• [Task details]
Where does the word "Glandular" occur in the data below? Copy each line that holds it.

• [Material to process]
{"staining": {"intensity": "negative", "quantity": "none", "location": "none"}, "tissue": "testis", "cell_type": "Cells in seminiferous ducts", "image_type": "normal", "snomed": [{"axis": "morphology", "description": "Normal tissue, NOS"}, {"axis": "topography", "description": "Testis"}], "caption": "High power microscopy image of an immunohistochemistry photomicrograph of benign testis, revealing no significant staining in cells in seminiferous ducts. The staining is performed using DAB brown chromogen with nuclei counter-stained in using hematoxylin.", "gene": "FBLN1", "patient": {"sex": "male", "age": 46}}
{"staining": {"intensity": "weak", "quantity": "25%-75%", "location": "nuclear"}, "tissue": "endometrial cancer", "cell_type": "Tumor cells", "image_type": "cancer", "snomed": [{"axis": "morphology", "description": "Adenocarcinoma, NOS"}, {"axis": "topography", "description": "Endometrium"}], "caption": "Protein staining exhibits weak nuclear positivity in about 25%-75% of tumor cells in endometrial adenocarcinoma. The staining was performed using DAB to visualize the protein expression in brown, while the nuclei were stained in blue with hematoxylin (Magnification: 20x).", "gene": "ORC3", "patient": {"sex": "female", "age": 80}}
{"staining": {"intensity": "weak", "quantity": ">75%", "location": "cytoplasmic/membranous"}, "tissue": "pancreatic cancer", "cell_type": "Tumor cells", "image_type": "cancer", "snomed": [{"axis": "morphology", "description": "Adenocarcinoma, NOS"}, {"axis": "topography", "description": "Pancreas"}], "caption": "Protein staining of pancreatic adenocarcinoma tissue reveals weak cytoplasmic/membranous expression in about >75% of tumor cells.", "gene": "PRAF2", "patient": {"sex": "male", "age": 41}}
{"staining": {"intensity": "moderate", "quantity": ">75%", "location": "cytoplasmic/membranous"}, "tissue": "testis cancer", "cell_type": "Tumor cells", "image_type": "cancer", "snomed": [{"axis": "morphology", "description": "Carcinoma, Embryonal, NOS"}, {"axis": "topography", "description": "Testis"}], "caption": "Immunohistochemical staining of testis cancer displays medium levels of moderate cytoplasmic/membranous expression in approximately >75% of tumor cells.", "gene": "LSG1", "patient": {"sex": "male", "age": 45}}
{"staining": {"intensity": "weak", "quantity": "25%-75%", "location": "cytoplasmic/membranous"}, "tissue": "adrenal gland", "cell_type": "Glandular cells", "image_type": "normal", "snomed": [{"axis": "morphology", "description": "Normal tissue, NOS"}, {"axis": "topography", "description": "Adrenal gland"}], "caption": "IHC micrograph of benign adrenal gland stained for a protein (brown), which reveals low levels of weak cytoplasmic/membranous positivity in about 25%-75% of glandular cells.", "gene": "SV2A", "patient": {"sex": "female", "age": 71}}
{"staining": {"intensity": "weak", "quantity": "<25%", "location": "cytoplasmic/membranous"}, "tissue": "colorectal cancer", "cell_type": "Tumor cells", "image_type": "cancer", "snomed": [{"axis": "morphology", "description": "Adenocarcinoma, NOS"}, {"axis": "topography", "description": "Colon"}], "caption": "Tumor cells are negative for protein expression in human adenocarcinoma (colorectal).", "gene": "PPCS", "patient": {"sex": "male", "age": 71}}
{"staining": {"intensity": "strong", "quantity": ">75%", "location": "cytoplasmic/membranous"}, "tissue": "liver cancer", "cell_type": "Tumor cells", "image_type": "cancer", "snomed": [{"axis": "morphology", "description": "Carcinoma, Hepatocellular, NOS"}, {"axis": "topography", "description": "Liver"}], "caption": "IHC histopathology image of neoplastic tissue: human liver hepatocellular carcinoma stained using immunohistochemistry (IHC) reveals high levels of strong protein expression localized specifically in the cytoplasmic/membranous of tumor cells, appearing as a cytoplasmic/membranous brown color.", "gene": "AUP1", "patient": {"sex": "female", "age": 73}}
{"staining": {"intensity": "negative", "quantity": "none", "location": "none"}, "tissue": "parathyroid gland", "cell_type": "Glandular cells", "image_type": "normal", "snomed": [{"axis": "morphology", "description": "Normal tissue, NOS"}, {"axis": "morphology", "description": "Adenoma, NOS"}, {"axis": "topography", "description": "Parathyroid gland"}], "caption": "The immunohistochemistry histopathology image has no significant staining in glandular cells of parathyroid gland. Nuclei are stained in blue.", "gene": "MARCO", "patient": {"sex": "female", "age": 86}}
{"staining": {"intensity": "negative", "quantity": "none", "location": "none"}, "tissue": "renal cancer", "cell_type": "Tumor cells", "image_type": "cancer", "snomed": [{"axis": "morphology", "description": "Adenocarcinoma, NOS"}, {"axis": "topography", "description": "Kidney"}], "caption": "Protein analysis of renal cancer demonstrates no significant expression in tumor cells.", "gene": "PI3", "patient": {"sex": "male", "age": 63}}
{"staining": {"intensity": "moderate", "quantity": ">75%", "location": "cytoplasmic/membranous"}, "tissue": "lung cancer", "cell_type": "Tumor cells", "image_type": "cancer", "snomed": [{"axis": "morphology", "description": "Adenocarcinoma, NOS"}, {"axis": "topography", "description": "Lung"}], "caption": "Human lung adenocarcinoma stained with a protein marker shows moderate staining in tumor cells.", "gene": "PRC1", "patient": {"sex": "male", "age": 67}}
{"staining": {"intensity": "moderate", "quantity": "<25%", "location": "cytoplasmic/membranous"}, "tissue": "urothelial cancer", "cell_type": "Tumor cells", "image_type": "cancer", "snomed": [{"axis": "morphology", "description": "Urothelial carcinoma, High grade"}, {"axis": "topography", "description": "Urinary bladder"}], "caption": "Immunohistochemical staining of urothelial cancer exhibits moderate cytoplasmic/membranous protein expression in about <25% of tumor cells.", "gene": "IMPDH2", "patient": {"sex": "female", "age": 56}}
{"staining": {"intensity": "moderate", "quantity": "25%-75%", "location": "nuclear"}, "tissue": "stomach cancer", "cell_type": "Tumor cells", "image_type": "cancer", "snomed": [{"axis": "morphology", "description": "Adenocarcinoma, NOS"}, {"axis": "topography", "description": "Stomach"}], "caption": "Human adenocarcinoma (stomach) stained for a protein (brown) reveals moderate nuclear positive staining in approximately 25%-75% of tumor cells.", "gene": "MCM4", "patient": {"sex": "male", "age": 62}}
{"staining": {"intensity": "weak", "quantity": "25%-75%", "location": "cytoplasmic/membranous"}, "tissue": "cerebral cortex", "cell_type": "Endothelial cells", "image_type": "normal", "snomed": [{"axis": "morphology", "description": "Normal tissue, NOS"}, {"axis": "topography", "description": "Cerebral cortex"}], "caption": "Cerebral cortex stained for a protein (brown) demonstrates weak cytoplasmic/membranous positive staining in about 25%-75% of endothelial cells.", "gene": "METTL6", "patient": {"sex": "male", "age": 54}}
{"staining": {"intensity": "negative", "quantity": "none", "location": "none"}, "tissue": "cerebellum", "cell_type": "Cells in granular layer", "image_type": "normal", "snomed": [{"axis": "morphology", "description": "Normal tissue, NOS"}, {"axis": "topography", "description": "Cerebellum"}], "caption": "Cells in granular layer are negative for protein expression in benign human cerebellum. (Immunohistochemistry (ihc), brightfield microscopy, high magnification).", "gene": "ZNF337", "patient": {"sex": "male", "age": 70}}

• [Response area]
{"staining": {"intensity": "weak", "quantity": "25%-75%", "location": "cytoplasmic/membranous"}, "tissue": "adrenal gland", "cell_type": "Glandular cells", "image_type": "normal", "snomed": [{"axis": "morphology", "description": "Normal tissue, NOS"}, {"axis": "topography", "description": "Adrenal gland"}], "caption": "IHC micrograph of benign adrenal gland stained for a protein (brown), which reveals low levels of weak cytoplasmic/membranous positivity in about 25%-75% of glandular cells.", "gene": "SV2A", "patient": {"sex": "female", "age": 71}}
{"staining": {"intensity": "negative", "quantity": "none", "location": "none"}, "tissue": "parathyroid gland", "cell_type": "Glandular cells", "image_type": "normal", "snomed": [{"axis": "morphology", "description": "Normal tissue, NOS"}, {"axis": "morphology", "description": "Adenoma, NOS"}, {"axis": "topography", "description": "Parathyroid gland"}], "caption": "The immunohistochemistry histopathology image has no significant staining in glandular cells of parathyroid gland. Nuclei are stained in blue.", "gene": "MARCO", "patient": {"sex": "female", "age": 86}}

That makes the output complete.